Recorded data:
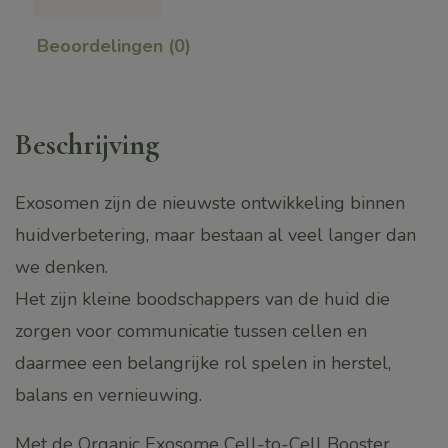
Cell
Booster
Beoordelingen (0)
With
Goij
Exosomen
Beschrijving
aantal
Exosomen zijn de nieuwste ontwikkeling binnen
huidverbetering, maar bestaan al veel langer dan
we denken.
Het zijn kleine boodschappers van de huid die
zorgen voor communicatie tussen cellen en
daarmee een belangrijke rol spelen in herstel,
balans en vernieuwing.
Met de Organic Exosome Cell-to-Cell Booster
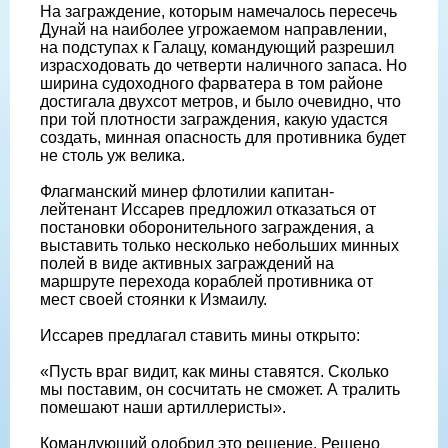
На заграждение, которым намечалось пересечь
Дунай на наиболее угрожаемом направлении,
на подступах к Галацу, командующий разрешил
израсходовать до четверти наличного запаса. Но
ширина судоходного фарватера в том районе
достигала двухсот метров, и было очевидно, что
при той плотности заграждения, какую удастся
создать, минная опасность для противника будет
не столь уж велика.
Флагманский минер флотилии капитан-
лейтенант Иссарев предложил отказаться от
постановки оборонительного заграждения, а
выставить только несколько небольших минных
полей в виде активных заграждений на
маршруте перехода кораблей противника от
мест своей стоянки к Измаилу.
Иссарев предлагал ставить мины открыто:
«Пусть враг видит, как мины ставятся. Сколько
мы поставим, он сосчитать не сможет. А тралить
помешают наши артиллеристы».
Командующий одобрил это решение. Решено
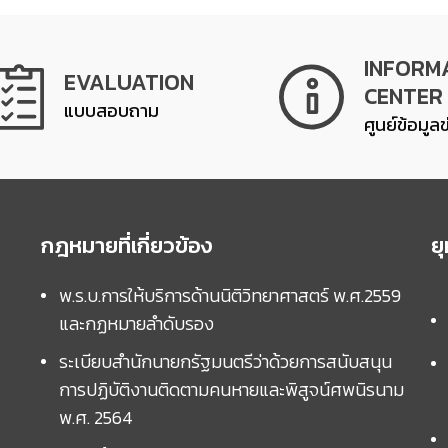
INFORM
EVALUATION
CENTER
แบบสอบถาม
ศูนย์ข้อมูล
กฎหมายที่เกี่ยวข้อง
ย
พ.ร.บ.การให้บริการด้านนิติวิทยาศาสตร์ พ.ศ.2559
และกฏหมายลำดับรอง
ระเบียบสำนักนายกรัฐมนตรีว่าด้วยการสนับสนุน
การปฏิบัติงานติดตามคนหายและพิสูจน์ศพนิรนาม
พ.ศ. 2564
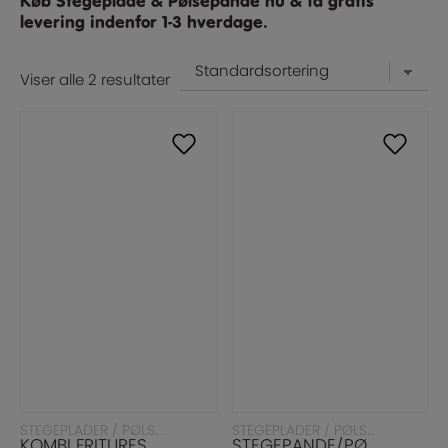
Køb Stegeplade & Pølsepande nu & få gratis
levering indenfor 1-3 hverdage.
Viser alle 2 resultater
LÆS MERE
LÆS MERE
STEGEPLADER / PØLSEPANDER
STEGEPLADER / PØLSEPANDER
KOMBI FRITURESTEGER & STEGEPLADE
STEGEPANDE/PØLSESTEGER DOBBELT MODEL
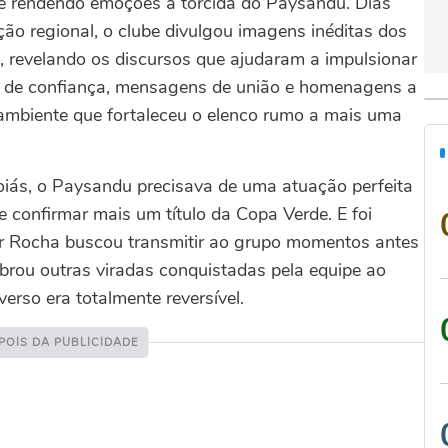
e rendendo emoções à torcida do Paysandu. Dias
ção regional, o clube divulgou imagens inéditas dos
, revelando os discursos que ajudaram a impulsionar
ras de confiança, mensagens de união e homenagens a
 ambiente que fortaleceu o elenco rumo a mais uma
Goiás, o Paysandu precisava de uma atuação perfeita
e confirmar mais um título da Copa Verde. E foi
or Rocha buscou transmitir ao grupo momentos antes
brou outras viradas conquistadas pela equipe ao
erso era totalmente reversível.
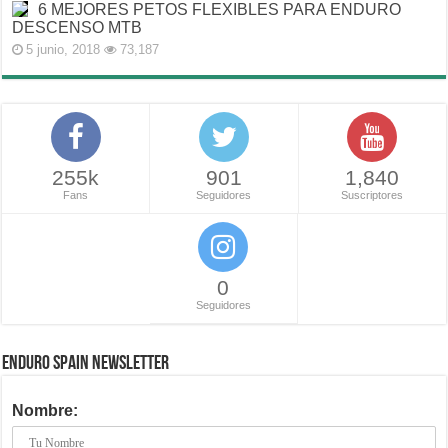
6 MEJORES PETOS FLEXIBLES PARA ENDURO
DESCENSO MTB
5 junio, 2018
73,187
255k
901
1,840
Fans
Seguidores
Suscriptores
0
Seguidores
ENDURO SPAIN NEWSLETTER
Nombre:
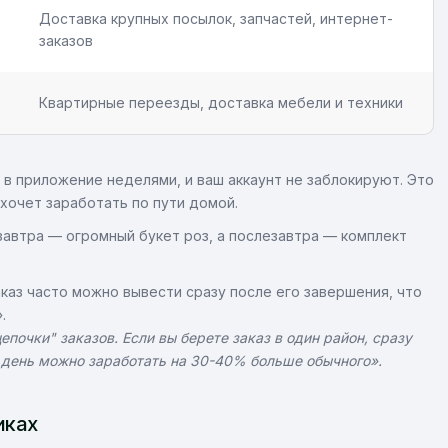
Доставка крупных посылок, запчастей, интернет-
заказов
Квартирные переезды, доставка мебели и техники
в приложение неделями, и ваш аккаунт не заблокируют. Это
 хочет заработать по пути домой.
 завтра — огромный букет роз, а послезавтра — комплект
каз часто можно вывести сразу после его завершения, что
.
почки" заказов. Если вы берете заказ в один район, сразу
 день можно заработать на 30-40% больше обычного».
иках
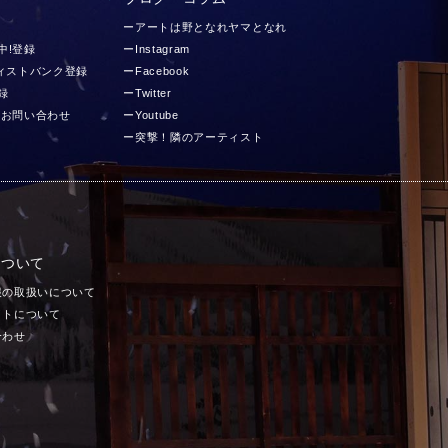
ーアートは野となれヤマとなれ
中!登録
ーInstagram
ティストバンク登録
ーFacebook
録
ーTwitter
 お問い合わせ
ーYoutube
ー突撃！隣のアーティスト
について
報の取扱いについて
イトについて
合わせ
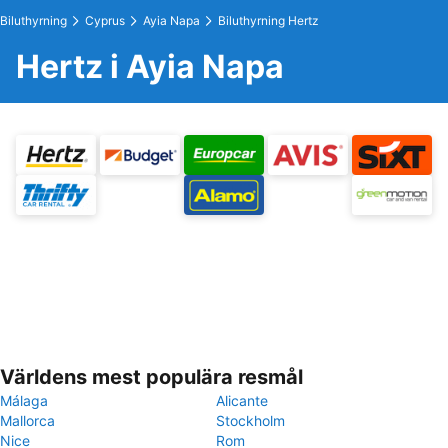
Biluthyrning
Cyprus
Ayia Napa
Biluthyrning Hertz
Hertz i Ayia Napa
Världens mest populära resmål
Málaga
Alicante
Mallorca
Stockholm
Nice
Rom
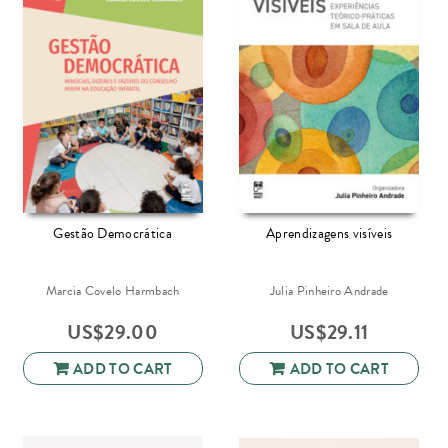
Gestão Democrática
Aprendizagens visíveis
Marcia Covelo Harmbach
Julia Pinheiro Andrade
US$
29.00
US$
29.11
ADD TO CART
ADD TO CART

---

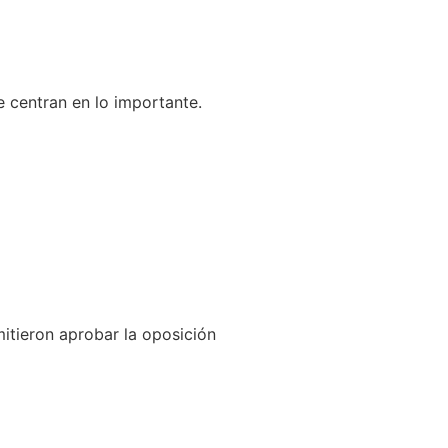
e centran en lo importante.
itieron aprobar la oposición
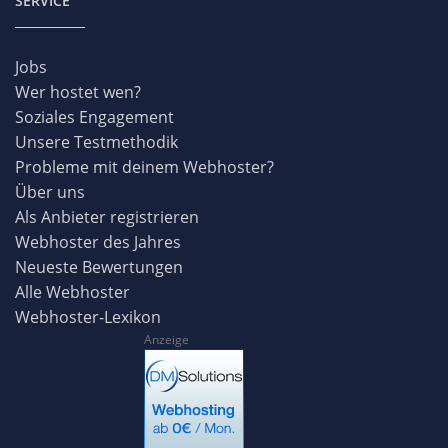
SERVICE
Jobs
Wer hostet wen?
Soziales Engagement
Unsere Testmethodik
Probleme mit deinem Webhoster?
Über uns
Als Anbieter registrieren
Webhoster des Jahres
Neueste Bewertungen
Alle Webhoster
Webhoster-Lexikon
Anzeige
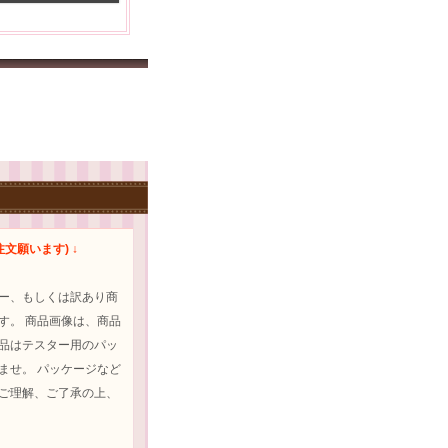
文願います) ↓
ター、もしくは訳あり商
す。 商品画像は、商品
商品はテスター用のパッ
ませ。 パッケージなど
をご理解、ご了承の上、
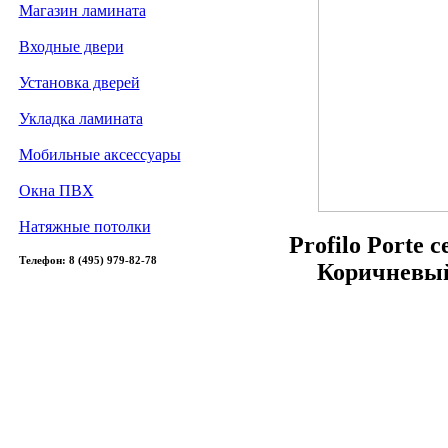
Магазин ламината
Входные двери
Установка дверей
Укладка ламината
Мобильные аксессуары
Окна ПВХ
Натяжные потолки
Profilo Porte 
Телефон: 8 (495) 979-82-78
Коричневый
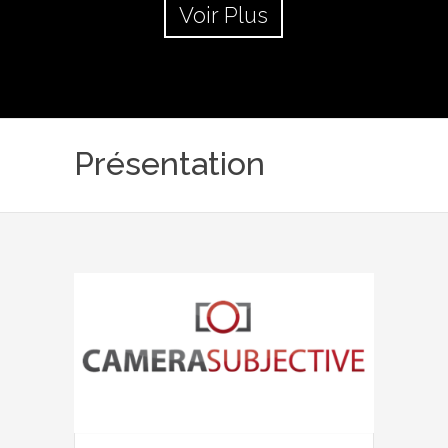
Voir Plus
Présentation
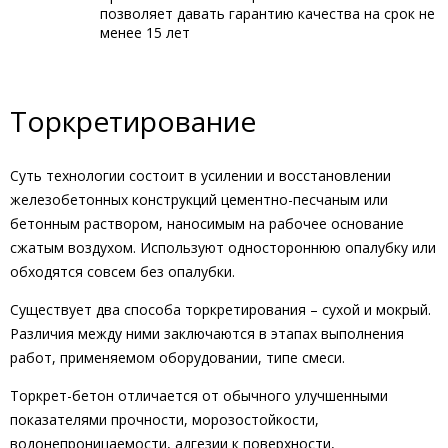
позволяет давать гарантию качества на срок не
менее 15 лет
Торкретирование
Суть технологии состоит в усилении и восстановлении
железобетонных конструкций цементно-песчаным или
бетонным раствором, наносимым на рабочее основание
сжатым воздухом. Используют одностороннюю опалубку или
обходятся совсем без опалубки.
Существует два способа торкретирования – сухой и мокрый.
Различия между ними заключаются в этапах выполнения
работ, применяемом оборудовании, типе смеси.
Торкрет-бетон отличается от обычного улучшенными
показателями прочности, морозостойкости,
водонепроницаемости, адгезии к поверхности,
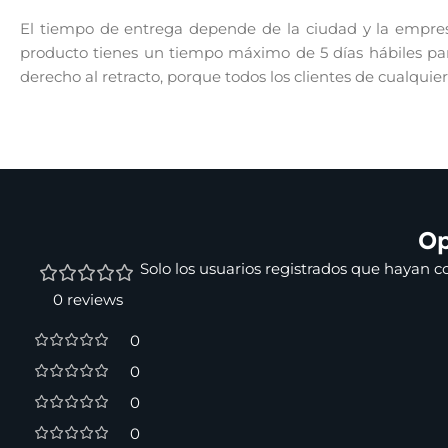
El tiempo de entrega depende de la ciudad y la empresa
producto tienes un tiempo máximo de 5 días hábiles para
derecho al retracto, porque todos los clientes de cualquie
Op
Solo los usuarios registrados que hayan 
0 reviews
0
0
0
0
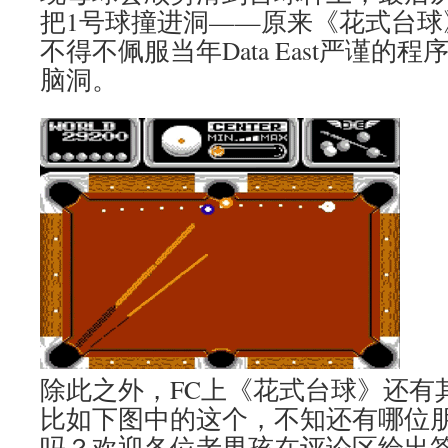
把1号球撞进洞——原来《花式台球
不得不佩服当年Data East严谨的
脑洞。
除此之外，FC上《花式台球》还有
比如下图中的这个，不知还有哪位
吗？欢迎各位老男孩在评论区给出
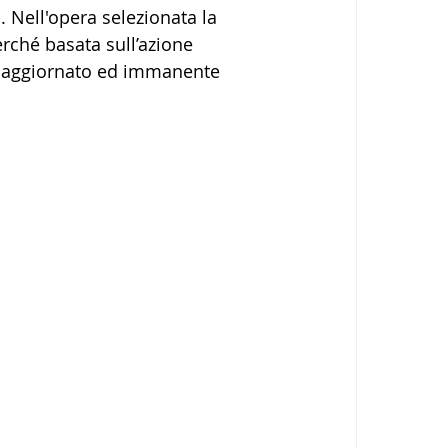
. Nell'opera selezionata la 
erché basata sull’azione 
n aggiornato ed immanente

## Task goal
The expected output is the lines above from the one containing "El tiempo de" to the one containing "n aggiornato ed immanente", both ends included, reproduced exactly with every picture left out.

## Answer to this exercise
El tiempo de entrega depende de la ciudad y la empresa
producto tienes un tiempo máximo de 5 días hábiles para
derecho al retracto, porque todos los clientes de cualquie
Op
Solo los usuarios registrados que hayan 
0 reviews
0
0
0
0
把1号球撞进洞——原来《花式台球
不得不佩服当年Data East严谨的
脑洞。
除此之外，FC上《花式台球》还有
比如下图中的这个，不知还有哪位
吗？欢迎各位老男孩在评论区给出
. Nell'opera selezionata la 
erché basata sull’azione 
n aggiornato ed immanente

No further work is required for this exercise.